- [Required action] Format the text of the rows below as a Markdown table with the columns "No." and "Line." Go from the first line of the rows up to and including the line with "Предвыборная агитация", numbering each line, skipping blank lines, and leaving out the pictures.

--- Provided records Enclosed Below ---

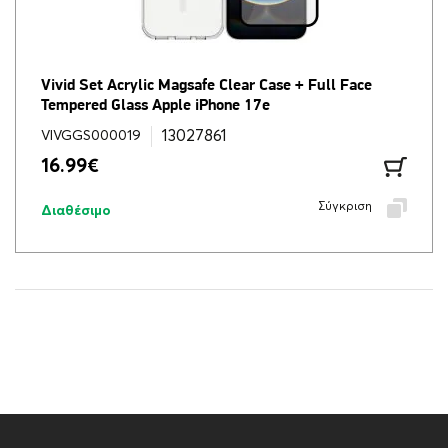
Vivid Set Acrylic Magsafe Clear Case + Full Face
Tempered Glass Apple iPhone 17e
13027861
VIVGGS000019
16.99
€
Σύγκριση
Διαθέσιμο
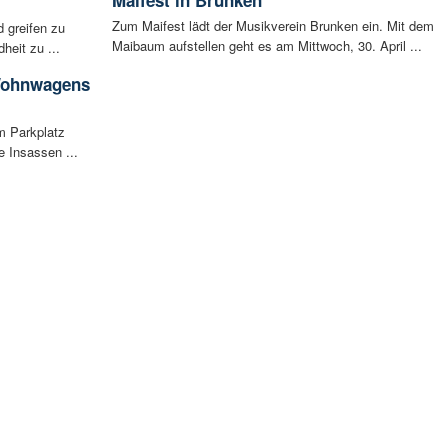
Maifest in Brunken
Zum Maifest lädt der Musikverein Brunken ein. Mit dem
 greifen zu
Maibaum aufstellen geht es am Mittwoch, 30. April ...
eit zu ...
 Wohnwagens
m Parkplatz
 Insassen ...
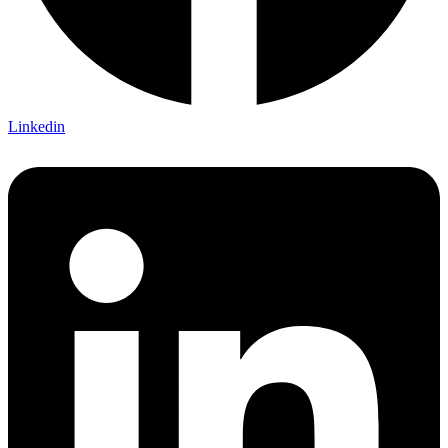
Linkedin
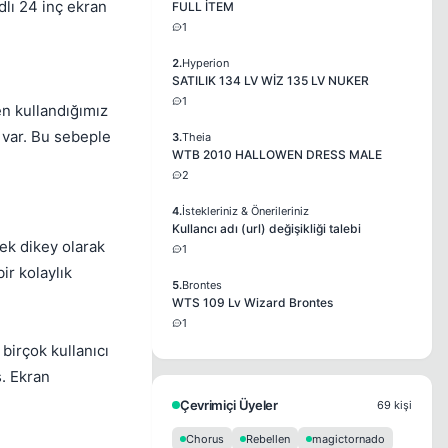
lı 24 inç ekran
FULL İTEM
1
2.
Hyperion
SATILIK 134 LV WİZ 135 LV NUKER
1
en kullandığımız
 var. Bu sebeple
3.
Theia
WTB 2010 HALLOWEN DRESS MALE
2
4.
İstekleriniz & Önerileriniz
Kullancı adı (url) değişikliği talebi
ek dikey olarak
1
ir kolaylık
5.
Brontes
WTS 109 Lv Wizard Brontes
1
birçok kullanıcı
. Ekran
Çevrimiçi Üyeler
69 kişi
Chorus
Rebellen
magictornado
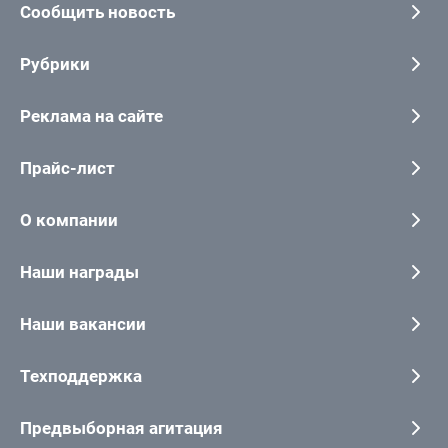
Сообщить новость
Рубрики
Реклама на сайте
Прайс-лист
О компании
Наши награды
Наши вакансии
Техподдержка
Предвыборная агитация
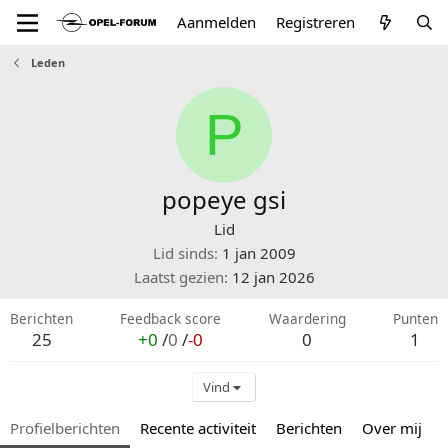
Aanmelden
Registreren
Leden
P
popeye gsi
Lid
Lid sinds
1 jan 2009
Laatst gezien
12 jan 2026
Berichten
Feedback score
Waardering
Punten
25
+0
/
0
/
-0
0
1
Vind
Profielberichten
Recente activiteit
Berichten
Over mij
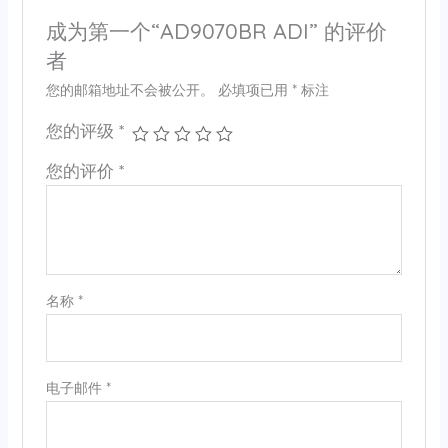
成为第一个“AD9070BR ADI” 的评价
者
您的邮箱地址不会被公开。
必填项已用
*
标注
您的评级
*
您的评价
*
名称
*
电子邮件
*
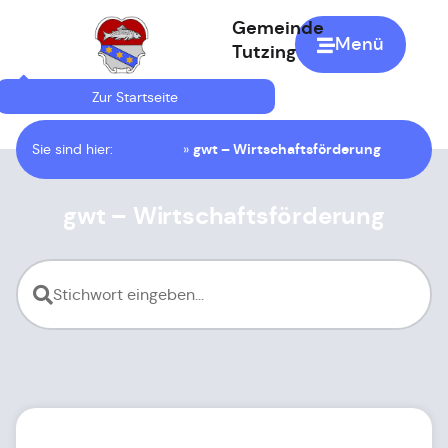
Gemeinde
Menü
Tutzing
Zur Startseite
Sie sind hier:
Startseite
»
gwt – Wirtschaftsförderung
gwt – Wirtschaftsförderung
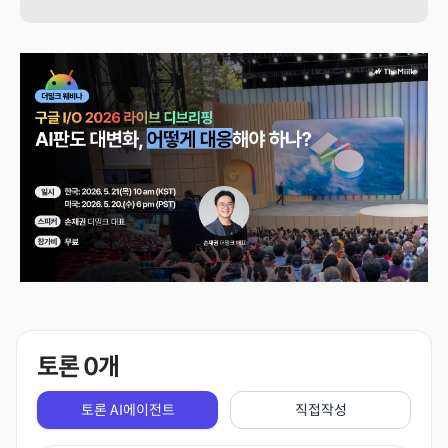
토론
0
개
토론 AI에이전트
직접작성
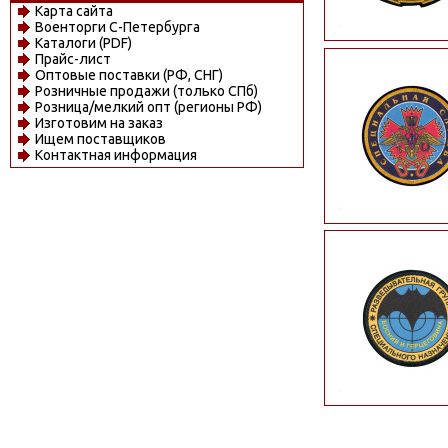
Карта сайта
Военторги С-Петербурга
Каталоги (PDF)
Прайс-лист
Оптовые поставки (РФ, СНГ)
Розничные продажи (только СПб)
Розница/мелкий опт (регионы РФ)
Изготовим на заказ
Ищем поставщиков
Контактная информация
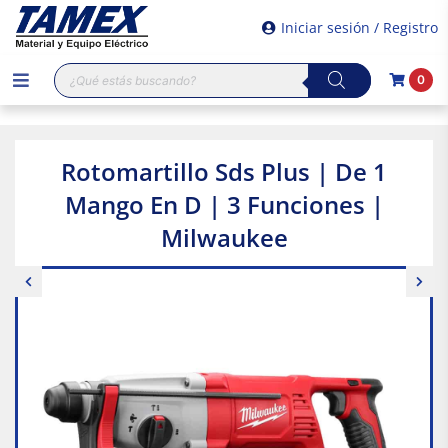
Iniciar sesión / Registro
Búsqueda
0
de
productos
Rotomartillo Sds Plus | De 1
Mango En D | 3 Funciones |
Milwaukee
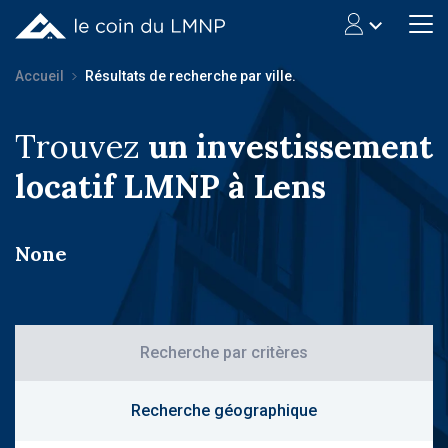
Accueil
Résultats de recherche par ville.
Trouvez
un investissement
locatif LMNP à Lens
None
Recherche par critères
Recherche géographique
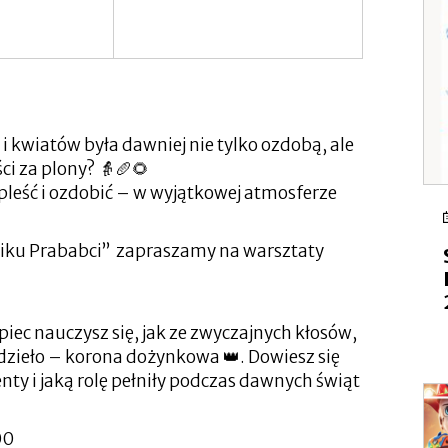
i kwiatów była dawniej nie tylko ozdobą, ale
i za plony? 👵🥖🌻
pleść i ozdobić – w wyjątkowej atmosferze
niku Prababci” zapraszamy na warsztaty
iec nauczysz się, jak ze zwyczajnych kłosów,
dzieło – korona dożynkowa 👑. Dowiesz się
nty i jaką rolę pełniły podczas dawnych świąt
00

--- End of Enclosed Provided records ---

- [Exercise response]
| No. | Line |
|---|---|
| 1 | Vivid Set Acrylic Magsafe Clear Case + Full Face |
| 2 | Tempered Glass Apple iPhone 17e |
| 3 | 13027861 |
| 4 | VIVGGS000019 |
| 5 | 16.99 |
| 6 | € |
| 7 | Σύγκριση |
| 8 | Διαθέσιμο |
| 9 | Maifest in Brunken |
| 10 | Zum Maifest lädt der Musikverein Brunken ein. Mit dem |
| 11 |  greifen zu |
| 12 | Maibaum aufstellen geht es am Mittwoch, 30. April ... |
| 13 | eit zu ... |
| 14 |  Wohnwagens |
| 15 | m Parkplatz |
| 16 |  Insassen ... |
| 17 | Linkedin |
| 18 | lı 24 inç ekran |
| 19 | FULL İTEM |
| 20 | 1 |
| 21 | 2. |
| 22 | Hyperion |
| 23 | SATILIK 134 LV WİZ 135 LV NUKER |
| 24 | 1 |
| 25 | en kullandığımız |
| 26 |  var. Bu sebeple |
| 27 | 3. |
| 28 | Theia |
| 29 | WTB 2010 HALLOWEN DRESS MALE |
| 30 | 2 |
| 31 | 4. |
| 32 | İstekleriniz & Önerileriniz |
| 33 | Kullancı adı (url) değişikliği talebi |
| 34 | ek dikey olarak |
| 35 | 1 |
| 36 | ir kolaylık |
| 37 | 5. |
| 38 | Brontes |
| 39 | WTS 109 Lv Wizard Brontes |
| 40 | 1 |
| 41 | birçok kullanıcı |
| 42 | . Ekran |
| 43 | Çevrimiçi Üyeler |
| 44 | 69 kişi |
| 45 | Chorus |
| 46 | Rebellen |
| 47 | magictornado |
| 48 | Сообщить новость |
| 49 | Рубрики |
| 50 | Реклама на сайте |
| 51 | Прайс-лист |
| 52 | О компании |
| 53 | Наши награды |
| 54 | Наши вакансии |
| 55 | Техподдержка |
| 56 | Предвыборная агитация |